Without doubt, self-tutorship will raise original thinkers and scholars who will contribute more meaningfully to the development of the country with their seminal ideas and insights than those who are basically trained to rely on class notes, recommended textbooks and lectures. Professor Akin Mabogunje in an article titled “Awo and the Opticom Idea” published in the book, Awo on the Trail of a Titan: Essays in Celebration of the Obafemi Awolowo Centennial said “…ideas are the straws from which serious governmental policies are made. They define the vision of particular governments on the transformation envisaged for the society over which they rule”.
To achieve this laudable goal, there is an urgent need to fill the patent vacuums. Nigeria currently lacks the necessary infrastructure in our education ecosystem. To successfully bridge the knowledge gap, we need to increase the number of our public libraries and ingeniously stimulate the reading culture through sundry means. We need to encourage parents to buy books for children as gifts during birthdays, anniversaries and celebrations. Internet-enabled mobile phones, tablets and laptops, with close monitoring and controls, should be procured for children and wards to stimulate their interests in scholarship, sports and vocations. Parents should build libraries in their living rooms rather than drinking bars and they should read books too, to encourage their children and wards as you cannot give what you do not have.

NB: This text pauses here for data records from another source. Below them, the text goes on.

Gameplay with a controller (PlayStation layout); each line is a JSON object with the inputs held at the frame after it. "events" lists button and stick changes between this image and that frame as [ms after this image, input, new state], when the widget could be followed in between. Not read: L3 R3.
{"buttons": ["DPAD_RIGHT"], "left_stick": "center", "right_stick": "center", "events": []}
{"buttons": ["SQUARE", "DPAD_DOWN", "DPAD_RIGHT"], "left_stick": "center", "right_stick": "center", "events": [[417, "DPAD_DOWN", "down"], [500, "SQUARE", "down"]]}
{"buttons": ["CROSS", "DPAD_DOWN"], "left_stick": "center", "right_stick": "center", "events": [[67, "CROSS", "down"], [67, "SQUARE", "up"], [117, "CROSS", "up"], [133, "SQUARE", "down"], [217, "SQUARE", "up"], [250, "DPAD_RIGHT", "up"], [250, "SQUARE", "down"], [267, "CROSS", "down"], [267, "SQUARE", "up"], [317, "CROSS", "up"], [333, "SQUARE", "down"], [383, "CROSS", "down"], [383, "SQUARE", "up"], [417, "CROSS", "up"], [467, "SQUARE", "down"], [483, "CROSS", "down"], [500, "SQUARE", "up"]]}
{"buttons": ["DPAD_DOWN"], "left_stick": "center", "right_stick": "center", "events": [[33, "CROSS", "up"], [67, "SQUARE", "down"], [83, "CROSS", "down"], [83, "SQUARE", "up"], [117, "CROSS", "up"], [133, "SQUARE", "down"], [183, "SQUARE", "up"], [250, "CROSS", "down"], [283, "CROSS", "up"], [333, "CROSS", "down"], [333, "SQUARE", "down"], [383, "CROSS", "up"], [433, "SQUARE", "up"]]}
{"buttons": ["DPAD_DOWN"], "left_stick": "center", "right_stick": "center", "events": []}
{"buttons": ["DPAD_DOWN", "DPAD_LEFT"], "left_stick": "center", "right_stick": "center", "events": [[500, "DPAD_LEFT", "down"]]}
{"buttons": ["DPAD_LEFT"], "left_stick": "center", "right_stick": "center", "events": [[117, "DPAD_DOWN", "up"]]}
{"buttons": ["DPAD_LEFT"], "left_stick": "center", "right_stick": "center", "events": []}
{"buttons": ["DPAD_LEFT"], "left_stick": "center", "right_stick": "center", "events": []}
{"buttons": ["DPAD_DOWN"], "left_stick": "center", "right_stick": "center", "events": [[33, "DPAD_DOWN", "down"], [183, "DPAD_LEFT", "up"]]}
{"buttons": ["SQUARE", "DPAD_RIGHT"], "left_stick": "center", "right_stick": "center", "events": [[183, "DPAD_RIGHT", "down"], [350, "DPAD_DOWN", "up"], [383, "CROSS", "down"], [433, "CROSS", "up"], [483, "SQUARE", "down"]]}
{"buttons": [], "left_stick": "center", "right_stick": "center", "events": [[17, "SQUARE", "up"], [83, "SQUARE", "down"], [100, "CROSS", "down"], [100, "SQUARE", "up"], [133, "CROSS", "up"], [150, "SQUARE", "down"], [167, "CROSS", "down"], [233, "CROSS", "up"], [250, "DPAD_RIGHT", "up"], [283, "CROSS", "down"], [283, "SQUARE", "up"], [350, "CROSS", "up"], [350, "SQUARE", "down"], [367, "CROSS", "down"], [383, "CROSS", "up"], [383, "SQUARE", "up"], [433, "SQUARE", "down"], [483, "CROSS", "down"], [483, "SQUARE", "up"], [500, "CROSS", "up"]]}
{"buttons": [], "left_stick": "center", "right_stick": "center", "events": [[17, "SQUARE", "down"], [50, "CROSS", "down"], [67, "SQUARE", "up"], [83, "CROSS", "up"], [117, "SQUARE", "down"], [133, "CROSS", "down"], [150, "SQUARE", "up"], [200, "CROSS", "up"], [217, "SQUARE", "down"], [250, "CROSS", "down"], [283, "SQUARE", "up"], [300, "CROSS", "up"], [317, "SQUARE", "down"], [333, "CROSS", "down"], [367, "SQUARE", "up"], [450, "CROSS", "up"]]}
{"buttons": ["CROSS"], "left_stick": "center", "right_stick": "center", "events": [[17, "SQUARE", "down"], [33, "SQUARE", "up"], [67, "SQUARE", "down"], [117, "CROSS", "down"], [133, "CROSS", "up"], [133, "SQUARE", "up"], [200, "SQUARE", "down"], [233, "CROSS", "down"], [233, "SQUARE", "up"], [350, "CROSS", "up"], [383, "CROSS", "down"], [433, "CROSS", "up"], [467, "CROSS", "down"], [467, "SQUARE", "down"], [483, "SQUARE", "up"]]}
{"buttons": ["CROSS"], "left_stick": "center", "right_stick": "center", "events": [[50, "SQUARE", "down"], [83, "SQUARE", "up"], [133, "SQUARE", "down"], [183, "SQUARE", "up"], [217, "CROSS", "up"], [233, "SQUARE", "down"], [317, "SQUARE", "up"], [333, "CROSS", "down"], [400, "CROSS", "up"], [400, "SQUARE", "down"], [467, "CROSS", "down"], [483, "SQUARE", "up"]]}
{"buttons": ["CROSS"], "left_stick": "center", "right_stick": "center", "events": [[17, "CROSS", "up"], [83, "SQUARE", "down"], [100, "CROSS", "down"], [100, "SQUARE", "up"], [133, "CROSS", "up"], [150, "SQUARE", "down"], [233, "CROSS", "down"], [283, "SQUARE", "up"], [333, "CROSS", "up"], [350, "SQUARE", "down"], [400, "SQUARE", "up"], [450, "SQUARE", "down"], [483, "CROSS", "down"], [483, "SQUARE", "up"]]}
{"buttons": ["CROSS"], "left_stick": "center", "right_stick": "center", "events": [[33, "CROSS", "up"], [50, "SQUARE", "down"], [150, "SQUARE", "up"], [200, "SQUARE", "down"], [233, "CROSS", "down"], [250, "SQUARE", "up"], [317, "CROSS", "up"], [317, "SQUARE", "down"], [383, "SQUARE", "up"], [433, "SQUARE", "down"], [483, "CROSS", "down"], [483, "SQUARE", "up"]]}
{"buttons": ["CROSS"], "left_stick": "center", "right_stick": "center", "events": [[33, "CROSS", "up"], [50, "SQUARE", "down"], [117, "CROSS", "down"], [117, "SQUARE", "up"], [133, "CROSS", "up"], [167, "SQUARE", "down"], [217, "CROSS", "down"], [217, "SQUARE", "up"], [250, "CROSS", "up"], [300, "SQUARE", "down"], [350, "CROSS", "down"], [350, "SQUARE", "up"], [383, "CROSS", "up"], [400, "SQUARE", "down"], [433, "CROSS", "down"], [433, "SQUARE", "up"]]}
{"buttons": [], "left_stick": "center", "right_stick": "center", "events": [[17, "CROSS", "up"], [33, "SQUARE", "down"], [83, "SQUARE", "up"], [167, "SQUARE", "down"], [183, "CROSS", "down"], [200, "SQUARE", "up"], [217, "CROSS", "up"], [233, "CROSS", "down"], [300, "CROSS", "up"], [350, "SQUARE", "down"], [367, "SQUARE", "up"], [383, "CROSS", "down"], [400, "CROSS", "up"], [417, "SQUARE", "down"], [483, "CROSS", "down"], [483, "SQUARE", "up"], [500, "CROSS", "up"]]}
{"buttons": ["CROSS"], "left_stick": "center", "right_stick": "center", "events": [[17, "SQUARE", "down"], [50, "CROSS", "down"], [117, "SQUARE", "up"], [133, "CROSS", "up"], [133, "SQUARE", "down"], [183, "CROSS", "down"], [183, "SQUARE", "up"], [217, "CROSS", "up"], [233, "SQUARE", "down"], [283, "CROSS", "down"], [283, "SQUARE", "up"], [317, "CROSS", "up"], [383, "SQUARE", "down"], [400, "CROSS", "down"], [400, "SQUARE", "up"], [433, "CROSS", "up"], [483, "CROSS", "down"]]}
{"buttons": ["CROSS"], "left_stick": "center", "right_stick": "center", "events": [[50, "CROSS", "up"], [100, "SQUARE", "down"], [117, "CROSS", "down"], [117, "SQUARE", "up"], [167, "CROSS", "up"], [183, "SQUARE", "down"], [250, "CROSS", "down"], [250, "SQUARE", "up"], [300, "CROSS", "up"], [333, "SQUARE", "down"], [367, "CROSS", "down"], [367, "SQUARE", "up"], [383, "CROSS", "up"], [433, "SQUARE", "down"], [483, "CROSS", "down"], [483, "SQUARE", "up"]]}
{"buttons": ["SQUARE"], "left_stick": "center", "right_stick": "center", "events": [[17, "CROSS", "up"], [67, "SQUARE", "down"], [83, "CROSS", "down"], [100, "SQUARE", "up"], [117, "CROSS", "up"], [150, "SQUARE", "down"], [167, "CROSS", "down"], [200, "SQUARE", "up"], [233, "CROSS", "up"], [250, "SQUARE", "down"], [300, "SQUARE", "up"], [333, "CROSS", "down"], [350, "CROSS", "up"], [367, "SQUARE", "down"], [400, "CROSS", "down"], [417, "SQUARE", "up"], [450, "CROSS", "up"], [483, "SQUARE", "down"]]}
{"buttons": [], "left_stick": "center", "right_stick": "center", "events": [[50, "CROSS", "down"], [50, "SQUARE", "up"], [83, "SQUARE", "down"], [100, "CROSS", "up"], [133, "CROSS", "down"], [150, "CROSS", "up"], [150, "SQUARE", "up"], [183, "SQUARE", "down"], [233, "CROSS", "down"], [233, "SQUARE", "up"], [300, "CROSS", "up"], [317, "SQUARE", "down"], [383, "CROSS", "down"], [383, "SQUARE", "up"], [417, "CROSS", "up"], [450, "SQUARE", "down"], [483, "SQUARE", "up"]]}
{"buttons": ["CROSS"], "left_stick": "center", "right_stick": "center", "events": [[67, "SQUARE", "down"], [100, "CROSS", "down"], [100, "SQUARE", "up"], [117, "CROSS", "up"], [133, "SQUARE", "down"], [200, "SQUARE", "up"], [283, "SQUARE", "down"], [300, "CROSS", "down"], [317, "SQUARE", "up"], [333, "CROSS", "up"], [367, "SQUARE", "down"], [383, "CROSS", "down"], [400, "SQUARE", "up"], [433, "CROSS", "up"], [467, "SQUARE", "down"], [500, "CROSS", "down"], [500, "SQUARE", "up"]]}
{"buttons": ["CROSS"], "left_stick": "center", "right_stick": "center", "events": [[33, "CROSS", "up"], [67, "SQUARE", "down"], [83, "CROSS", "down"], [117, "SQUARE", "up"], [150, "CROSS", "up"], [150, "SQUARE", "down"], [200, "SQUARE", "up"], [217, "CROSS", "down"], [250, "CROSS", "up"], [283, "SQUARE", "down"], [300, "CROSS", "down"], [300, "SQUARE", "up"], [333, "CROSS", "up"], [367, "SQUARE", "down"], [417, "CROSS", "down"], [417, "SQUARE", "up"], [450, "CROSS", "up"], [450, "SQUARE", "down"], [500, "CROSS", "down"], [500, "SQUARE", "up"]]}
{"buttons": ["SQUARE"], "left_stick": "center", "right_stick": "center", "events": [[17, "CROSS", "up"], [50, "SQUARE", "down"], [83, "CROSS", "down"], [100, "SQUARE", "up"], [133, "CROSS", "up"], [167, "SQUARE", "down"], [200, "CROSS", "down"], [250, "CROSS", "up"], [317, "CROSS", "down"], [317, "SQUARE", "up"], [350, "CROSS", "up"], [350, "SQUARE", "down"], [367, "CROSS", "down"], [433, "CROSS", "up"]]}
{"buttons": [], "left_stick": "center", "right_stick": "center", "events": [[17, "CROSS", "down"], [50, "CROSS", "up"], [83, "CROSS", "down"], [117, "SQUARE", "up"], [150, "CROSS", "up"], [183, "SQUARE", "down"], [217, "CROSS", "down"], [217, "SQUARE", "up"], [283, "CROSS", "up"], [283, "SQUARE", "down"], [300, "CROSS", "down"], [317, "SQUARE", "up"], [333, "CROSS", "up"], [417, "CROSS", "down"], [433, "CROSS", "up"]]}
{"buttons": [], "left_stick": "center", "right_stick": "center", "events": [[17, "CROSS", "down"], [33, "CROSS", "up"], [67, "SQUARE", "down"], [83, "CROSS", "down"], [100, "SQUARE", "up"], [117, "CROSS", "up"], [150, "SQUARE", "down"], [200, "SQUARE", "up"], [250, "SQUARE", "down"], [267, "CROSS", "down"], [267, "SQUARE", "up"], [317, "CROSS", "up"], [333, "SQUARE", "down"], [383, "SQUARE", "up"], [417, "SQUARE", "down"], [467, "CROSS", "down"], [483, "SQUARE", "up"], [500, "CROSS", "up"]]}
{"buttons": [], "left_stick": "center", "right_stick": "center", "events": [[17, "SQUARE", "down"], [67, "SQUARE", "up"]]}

Furthermore, something drastic should be done to reduce the number of out-of-school children especially in northern Nigeria where renegades are discouraging and disparaging western education through the instrumentality of Boko Haram and its ilk. Our creative industry and world famous singers and artistes should be mandated to extol the virtues of education in their songs, movies, skits and body language rather than the current glorification of money and epicurean interests.
Generally, more women should be educated and encouraged to participate actively in politics and the economy to stimulate wholesome development of the society. According to a popular Fante parlance, “when you educate a woman, you have educated a nation.” It is revealing that countries were women are encouraged to participate actively in politics and the economy are leaders in the world.
In sum, total quality education can only be achieved in addition to the afore-discussed points when due attention is given to the education sector by the three tiers of government; essentially through intentional budgetary preferential system as advocated by the UNESCO recommendation of twenty five per cent of annual budget provision for educational endeavours.